Gafisa SA
- Company type: Sociedade Anônima
- Traded as: B3: GFSA3 NYSE: GFA
- Industry: Real estate and residential construction
- Founded: 1954
- Headquarters: São Paulo, Brazil
- Key people: Gary Garrabrant, (Chairman) Alceu Duilio Calciolari, (CEO)
- Products: House-building
- Revenue: US$ 183.7 million (2017)
- Net income: - US$ 256.5 million (2017)
- Number of employees: 4,500
- Website: www.gafisa.com.br

= Gafisa =

Brazilian builder and developer

Gafisa (formerly Gomes de Almeida Fernandes Imobiliária Sociedade Anonima) is the fourth largest Brazilian residential construction and real estate company. Founded in 1954, Gafisa's predecessor company is the Cimob Companhia Imobiliária (formerly known as Gafisa Participações S.A.), from whom Gafisa inherited its brand name, assets, liabilities, and market position. It is based in São Paulo, with locations across Brazil.

==History==
Gafisa is a company that operates in the real estate sector, specializing in high-luxury residential condominiums, commercial buildings, flats, and shopping centers. It has a portfolio of over 950 enterprises, totaling approximately 10 million square meters of built area.

The company was founded in 1954 in Rio de Janeiro as "Gomes de Almeida Fernandes Ltda" and later became the property of Gafisa at the end of the 80s.
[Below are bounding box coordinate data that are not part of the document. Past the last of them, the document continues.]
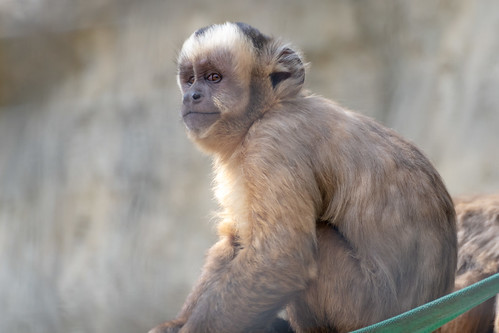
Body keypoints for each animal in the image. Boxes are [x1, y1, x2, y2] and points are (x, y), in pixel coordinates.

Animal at [150, 22, 458, 330]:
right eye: (190, 80)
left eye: (214, 78)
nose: (191, 95)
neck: (267, 110)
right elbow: (236, 240)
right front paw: (173, 325)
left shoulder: (273, 140)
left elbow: (281, 258)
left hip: (366, 306)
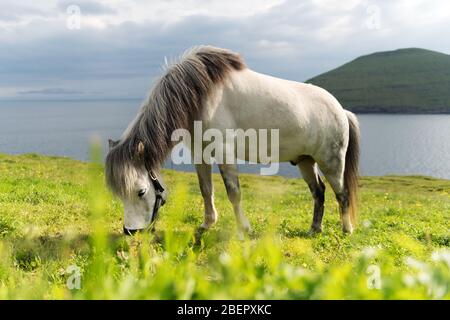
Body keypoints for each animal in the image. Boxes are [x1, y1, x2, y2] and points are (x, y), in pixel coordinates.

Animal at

In 1997, it underwent a rebranding through an association with GP Investments, resulting in its current name, Gafisa SA. A

In 2004, Gafisa established the Board of New Business to focus on expanding into markets beyond the Rio-São Paulo region.

At the beginning of 2006, Gafisa joined the New Market of Bovespa corporate governance following its initial public offering of shares. Additional changes occurred in 2006 when Gafisa received a major shareholder, Equity International Properties (EIP), which is a North American real estate investment company with expertise in Latin America. EIP is owned by Equity Group Investments (LLC), controlled by Samuel Zell. Gafisa is headquartered in São Paulo and operates in various cities throughout the country.
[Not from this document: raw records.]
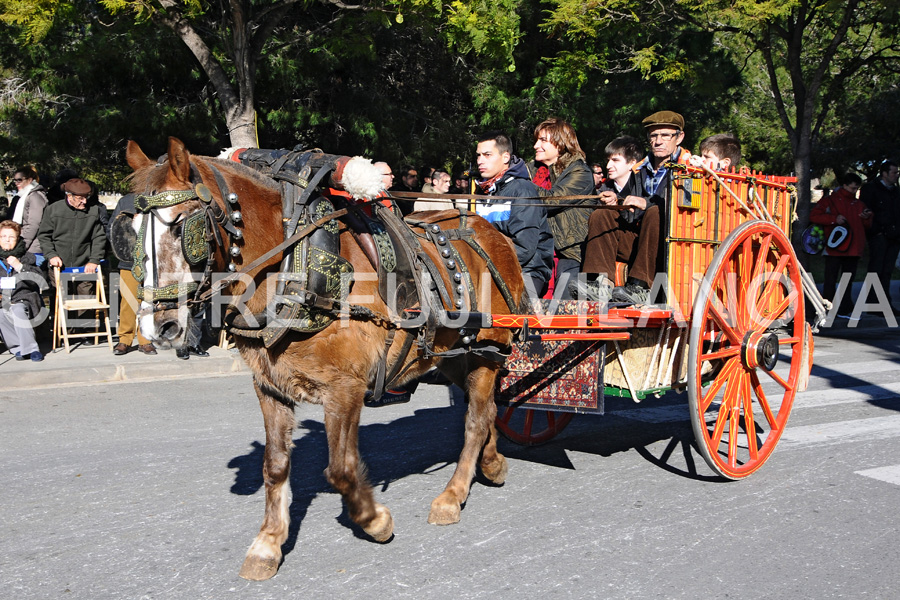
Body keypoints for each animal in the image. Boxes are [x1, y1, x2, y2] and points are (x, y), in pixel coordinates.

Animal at [123, 138, 524, 580]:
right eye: (130, 233)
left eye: (181, 225)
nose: (157, 327)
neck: (293, 269)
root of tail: (493, 232)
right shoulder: (270, 388)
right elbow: (275, 465)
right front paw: (268, 543)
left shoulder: (344, 388)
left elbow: (341, 470)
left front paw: (375, 520)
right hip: (454, 354)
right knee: (485, 410)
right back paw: (492, 463)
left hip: (489, 350)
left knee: (476, 420)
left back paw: (452, 495)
In 2007, Gafisa conducted a public offering of new shares, this time on the New York Stock Exchange (NYSE), becoming the first Brazilian residential real estate company to be listed on the NYSE. This milestone enhanced its position as a company committed to global standards and recognized for financial and operational excellence.

Also in the first quarter of 2007, following the diversification of regional and residential products, the company strengthened the commitment to serve the segment of low income through the establishment of Fit Residencial, subsidiary of Gafisa ventures that will develop a low price in urban areas. The first release, the Fit Jacana, occurred in March.

To tackle the low-income market, Gafisa formed a joint venture with Odebrecht, a Brazilian multinational construction company, in 2007 to construct at least 1,000 units and up to 7,000 units.

In 2008, Gafisa acquired construction company, Construtora Tenda.

In 2014, Gafisa was recognized as one of the Most Admired companies by Carta Capital magazine in the construction and development segment. The company is also included, for three consecutive years, in Exame magazine's Melhores & Maiores ranking.

In June 2016, the Public Prosecutor's Office of Maranhão ordered Gafisa and Tenda to pay R$10 million in compensation for environmental damage caused by the construction of the Grand Park I, II and III condominiums, located on Avenida dos Holandeses, in São Luís. The amount were allocated to the State Fund for the Protection of Diffuse Rights. In December 2016, Gafisa split with Construtora Tenda.